Top of Information shown

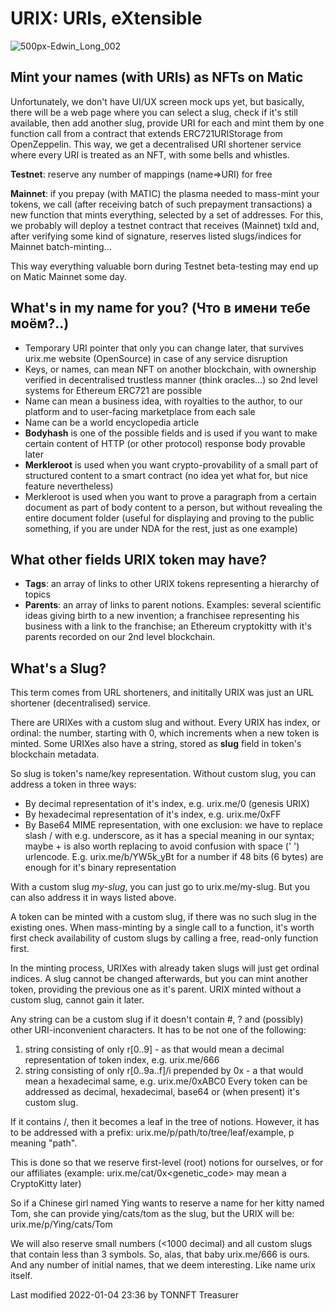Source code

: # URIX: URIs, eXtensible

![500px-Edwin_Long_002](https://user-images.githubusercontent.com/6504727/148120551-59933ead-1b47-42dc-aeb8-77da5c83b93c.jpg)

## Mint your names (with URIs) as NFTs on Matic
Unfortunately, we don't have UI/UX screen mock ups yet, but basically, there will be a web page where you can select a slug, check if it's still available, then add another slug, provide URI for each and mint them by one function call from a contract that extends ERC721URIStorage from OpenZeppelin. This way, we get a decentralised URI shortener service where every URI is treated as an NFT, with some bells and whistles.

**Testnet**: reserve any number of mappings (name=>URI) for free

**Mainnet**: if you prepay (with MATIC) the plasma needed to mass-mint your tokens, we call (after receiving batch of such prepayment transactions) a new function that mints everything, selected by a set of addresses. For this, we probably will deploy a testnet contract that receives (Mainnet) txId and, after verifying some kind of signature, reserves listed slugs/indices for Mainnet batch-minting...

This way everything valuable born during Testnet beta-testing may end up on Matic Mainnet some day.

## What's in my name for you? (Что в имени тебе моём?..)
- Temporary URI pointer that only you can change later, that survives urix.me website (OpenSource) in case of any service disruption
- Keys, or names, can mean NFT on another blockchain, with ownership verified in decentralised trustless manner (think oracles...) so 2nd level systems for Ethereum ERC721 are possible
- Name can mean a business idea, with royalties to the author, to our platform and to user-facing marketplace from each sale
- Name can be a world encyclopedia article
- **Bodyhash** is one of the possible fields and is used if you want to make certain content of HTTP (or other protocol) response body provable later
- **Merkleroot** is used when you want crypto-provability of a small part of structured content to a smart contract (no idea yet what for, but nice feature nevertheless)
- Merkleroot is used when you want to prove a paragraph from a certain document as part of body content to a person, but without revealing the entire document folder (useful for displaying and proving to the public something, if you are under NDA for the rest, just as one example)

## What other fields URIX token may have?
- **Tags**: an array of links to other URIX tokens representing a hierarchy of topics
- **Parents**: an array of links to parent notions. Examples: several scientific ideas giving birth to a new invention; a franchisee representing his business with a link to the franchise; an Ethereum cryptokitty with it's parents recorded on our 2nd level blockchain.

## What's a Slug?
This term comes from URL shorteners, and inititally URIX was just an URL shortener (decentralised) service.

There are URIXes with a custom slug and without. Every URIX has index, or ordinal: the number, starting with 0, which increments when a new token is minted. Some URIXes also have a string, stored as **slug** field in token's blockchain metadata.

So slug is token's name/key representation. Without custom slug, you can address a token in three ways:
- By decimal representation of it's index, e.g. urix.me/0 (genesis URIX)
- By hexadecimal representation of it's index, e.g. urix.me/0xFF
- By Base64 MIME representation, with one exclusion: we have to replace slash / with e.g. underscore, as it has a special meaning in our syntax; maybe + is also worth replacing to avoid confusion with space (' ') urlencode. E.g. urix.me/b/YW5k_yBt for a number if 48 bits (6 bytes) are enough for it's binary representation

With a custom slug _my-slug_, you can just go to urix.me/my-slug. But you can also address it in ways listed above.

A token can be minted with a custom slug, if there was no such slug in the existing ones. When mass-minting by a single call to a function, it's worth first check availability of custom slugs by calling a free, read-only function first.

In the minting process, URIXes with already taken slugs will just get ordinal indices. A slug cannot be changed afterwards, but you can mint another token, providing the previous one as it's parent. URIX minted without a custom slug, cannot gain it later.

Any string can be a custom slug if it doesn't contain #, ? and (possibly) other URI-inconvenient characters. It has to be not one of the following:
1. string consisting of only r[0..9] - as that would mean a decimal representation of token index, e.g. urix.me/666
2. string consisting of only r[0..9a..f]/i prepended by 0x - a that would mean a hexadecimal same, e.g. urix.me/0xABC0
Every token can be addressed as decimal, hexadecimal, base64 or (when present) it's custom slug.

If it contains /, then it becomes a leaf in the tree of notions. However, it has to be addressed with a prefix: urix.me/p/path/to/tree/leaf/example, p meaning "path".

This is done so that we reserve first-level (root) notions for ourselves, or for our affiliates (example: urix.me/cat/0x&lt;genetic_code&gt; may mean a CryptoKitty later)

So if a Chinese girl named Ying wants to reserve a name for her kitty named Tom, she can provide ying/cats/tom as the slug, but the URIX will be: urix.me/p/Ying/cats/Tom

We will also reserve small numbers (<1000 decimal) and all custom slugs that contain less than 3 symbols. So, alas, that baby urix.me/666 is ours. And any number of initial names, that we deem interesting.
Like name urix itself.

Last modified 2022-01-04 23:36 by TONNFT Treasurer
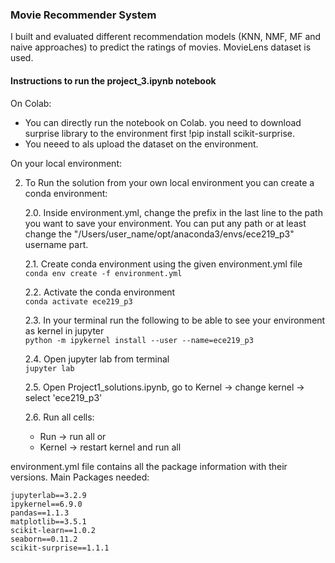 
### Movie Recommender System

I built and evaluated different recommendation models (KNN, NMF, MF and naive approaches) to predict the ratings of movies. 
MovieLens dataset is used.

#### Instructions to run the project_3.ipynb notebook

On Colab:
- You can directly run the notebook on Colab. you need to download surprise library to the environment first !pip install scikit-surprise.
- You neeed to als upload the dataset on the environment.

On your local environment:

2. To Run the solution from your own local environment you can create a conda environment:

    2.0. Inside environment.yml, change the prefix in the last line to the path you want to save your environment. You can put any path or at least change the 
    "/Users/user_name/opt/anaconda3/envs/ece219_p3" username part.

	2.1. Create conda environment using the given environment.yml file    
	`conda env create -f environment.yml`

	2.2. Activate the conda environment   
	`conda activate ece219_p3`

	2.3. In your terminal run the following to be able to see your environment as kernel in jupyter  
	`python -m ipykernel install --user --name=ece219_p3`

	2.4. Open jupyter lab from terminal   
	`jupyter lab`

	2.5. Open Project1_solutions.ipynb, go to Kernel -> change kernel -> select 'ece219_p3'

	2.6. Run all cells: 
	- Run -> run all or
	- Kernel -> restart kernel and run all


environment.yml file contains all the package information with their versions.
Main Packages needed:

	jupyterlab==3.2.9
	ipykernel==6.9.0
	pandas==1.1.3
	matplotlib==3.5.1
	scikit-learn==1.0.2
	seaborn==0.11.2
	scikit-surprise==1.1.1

Bottom of Information shown
Top of Information shown

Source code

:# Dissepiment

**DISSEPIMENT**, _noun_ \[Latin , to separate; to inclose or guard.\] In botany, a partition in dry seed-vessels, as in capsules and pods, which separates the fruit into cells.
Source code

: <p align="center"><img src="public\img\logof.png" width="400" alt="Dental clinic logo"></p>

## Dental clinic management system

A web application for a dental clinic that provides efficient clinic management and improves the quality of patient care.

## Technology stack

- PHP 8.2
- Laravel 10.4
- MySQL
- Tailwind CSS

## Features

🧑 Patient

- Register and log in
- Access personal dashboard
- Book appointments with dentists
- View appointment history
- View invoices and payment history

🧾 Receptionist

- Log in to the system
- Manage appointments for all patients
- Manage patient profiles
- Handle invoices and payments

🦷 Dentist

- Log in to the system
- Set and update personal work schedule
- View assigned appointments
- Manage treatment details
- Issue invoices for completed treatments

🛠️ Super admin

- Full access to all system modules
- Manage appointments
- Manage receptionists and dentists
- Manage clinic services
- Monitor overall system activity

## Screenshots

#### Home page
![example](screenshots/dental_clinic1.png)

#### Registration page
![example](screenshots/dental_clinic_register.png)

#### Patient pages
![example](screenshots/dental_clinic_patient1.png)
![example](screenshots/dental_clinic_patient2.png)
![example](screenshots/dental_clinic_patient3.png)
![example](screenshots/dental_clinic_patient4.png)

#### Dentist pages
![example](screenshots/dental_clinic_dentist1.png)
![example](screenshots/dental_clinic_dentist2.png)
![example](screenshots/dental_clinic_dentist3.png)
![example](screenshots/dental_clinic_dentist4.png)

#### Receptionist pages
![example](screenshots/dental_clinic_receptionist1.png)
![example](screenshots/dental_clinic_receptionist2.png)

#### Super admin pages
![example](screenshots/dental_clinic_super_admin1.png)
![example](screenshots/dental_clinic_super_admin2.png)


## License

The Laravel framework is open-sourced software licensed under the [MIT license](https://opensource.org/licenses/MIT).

Bottom of Information shown

Locate the lines above that hold the word "only". Show every one of them.

- Temporary URI pointer that only you can change later, that survives urix.me website (OpenSource) in case of any service disruption
A token can be minted with a custom slug, if there was no such slug in the existing ones. When mass-minting by a single call to a function, it's worth first check availability of custom slugs by calling a free, read-only function first.
1. string consisting of only r[0..9] - as that would mean a decimal representation of token index, e.g. urix.me/666
2. string consisting of only r[0..9a..f]/i prepended by 0x - a that would mean a hexadecimal same, e.g. urix.me/0xABC0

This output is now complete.